● DATA SECTION:
===

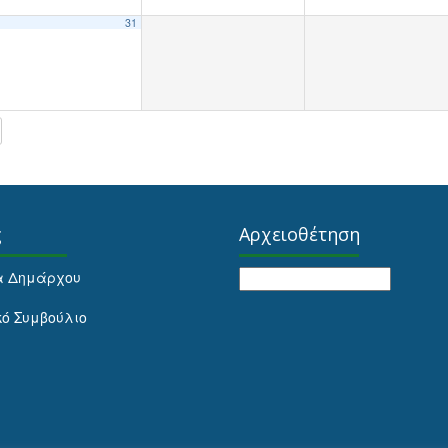
31
ς
Αρχειοθέτηση
Αρχειοθέτηση
α Δημάρχου
κό Συμβούλιο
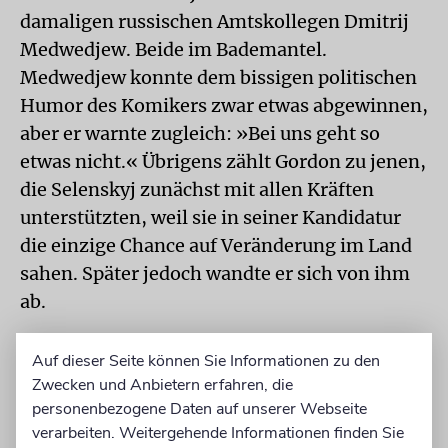
damaligen russischen Amtskollegen Dmitrij
Medwedjew. Beide im Bademantel.
Medwedjew konnte dem bissigen politischen
Humor des Komikers zwar etwas abgewinnen,
aber er warnte zugleich: »Bei uns geht so
etwas nicht.« Übrigens zählt Gordon zu jenen,
die Selenskyj zunächst mit allen Kräften
unterstützten, weil sie in seiner Kandidatur
die einzige Chance auf Veränderung im Land
sahen. Später jedoch wandte er sich von ihm
ab.
Für seinen Ausnahmejob als Kriegspräsident
Auf dieser Seite können Sie Informationen zu den
hat Selenskyj international viel Lob erhalten,
Zwecken und Anbietern erfahren, die
personenbezogene Daten auf unserer Webseite
denn er ist keiner, der klein beigibt. Ob er den
verarbeiten. Weitergehende Informationen finden Sie
Verlauf der Geschichte ändern werde, lautet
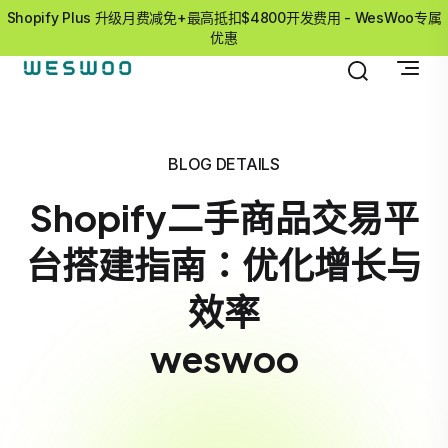
Shopify Plus 升级月费减免+最高抵扣$4800开发费用 - WesWoo专属
优惠
BLOG DETAILS
Shopify二手商品交易平
台搭建指南：优化增长与
效率
weswoo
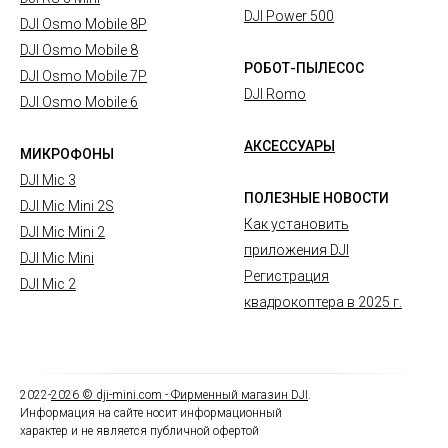
DJI Power 500
DJI Osmo Mobile 8P
DJI Osmo Mobile 8
РОБОТ-ПЫЛЕСОС
DJI Osmo Mobile 7P
DJI Romo
DJI Osmo Mobile 6
АКСЕССУАРЫ
МИКРОФОНЫ
DJI Mic 3
ПОЛЕЗНЫЕ НОВОСТИ
DJI Mic Mini 2S
Как установить
DJI Mic Mini 2
приложения DJI
DJI Mic Mini
Регистрация
DJI Mic 2
квадрокоптера в 2025 г.
2022-
2026
© dji-mini.com -
Фирменный магазин DJI
.
Информация на сайте носит информационный
характер и не является публичной офертой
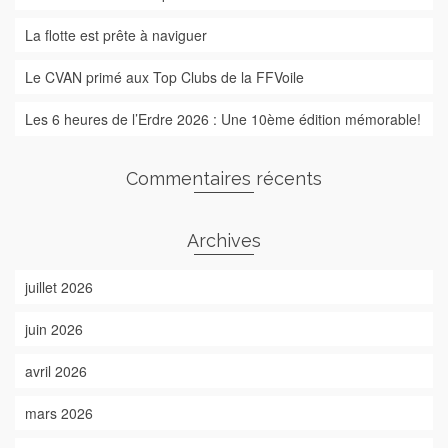
La flotte est prête à naviguer
Le CVAN primé aux Top Clubs de la FFVoile
Les 6 heures de l’Erdre 2026 : Une 10ème édition mémorable!
Commentaires récents
Archives
juillet 2026
juin 2026
avril 2026
mars 2026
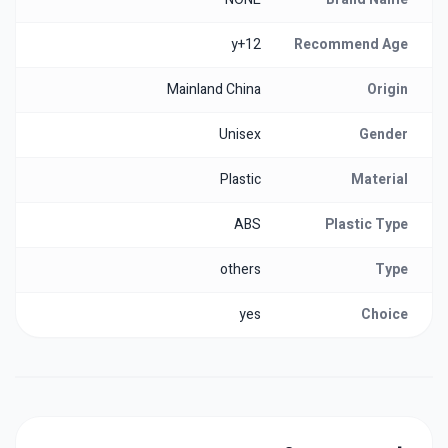
12+y
Recommend Age
Mainland China
Origin
Unisex
Gender
Plastic
Material
ABS
Plastic Type
others
Type
yes
Choice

===

● AIM OF THE EXERCISE: If a line holds the string "Informationen", it counts; please state how many such lines there are in the data, with nothing more.

● WRITTEN RESPONSE: 2